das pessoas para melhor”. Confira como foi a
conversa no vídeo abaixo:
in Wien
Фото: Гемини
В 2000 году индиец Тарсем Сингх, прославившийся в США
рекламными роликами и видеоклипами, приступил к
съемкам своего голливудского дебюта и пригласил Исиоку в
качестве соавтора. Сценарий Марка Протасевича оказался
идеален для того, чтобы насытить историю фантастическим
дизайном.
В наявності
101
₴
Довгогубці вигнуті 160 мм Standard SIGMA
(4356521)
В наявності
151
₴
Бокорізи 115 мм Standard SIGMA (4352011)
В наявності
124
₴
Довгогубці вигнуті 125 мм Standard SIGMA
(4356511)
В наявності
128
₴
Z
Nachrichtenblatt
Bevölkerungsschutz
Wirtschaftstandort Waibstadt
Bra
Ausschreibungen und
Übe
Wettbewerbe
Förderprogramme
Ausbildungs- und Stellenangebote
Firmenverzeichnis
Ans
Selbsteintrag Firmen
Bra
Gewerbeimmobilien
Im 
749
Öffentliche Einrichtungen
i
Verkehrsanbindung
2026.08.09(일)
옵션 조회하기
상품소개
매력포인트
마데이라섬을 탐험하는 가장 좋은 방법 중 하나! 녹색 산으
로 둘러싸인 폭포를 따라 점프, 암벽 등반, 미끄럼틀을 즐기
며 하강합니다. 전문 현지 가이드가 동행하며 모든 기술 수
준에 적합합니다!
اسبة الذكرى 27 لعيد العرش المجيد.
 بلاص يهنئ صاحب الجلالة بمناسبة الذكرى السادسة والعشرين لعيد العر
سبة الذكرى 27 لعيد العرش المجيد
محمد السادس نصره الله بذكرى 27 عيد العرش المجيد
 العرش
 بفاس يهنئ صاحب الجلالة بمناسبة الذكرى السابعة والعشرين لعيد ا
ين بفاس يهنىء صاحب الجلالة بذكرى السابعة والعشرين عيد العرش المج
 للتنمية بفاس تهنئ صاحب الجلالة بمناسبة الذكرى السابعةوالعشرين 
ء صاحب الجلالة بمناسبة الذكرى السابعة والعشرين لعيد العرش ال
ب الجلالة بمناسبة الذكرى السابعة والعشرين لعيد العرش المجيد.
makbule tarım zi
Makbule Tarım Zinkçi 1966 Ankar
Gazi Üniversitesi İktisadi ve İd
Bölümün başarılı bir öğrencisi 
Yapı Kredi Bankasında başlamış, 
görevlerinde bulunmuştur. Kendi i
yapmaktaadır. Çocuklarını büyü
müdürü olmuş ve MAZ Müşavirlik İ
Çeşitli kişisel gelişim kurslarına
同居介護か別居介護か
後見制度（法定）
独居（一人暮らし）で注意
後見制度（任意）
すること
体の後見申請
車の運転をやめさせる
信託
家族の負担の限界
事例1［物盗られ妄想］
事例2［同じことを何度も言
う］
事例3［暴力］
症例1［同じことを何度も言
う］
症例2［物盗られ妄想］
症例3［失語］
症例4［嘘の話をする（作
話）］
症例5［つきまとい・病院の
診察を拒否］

*Problem statement*:
Go through the data above and copy all of it exactly.

*Expected answer*:
das pessoas para melhor”. Confira como foi a
conversa no vídeo abaixo:
in Wien
Фото: Гемини
В 2000 году индиец Тарсем Сингх, прославившийся в США
рекламными роликами и видеоклипами, приступил к
съемкам своего голливудского дебюта и пригласил Исиоку в
качестве соавтора. Сценарий Марка Протасевича оказался
идеален для того, чтобы насытить историю фантастическим
дизайном.
В наявності
101
₴
Довгогубці вигнуті 160 мм Standard SIGMA
(4356521)
В наявності
151
₴
Бокорізи 115 мм Standard SIGMA (4352011)
В наявності
124
₴
Довгогубці вигнуті 125 мм Standard SIGMA
(4356511)
В наявності
128
₴
Z
Nachrichtenblatt
Bevölkerungsschutz
Wirtschaftstandort Waibstadt
Bra
Ausschreibungen und
Übe
Wettbewerbe
Förderprogramme
Ausbildungs- und Stellenangebote
Firmenverzeichnis
Ans
Selbsteintrag Firmen
Bra
Gewerbeimmobilien
Im 
749
Öffentliche Einrichtungen
i
Verkehrsanbindung
2026.08.09(일)
옵션 조회하기
상품소개
매력포인트
마데이라섬을 탐험하는 가장 좋은 방법 중 하나! 녹색 산으
로 둘러싸인 폭포를 따라 점프, 암벽 등반, 미끄럼틀을 즐기
며 하강합니다. 전문 현지 가이드가 동행하며 모든 기술 수
준에 적합합니다!
اسبة الذكرى 27 لعيد العرش المجيد.
 بلاص يهنئ صاحب الجلالة بمناسبة الذكرى السادسة والعشرين لعيد العر
سبة الذكرى 27 لعيد العرش المجيد
محمد السادس نصره الله بذكرى 27 عيد العرش المجيد
 العرش
 بفاس يهنئ صاحب الجلالة بمناسبة الذكرى السابعة والعشرين لعيد ا
ين بفاس يهنىء صاحب الجلالة بذكرى السابعة والعشرين عيد العرش المج
 للتنمية بفاس تهنئ صاحب الجلالة بمناسبة الذكرى السابعةوالعشرين 
ء صاحب الجلالة بمناسبة الذكرى السابعة والعشرين لعيد العرش ال
ب الجلالة بمناسبة الذكرى السابعة والعشرين لعيد العرش المجيد.
makbule tarım zi
Makbule Tarım Zinkçi 1966 Ankar
Gazi Üniversitesi İktisadi ve İd
Bölümün başarılı bir öğrencisi 
Yapı Kredi Bankasında başlamış, 
görevlerinde bulunmuştur. Kendi i
yapmaktaadır. Çocuklarını büyü
müdürü olmuş ve MAZ Müşavirlik İ
Çeşitli kişisel gelişim kurslarına
同居介護か別居介護か
後見制度（法定）
独居（一人暮らし）で注意
後見制度（任意）
すること
体の後見申請
車の運転をやめさせる
信託
家族の負担の限界
事例1［物盗られ妄想］
事例2［同じことを何度も言
う］
事例3［暴力］
症例1［同じことを何度も言
う］
症例2［物盗られ妄想］
症例3［失語］
症例4［嘘の話をする（作
話）］
症例5［つきまとい・病院の
診察を拒否］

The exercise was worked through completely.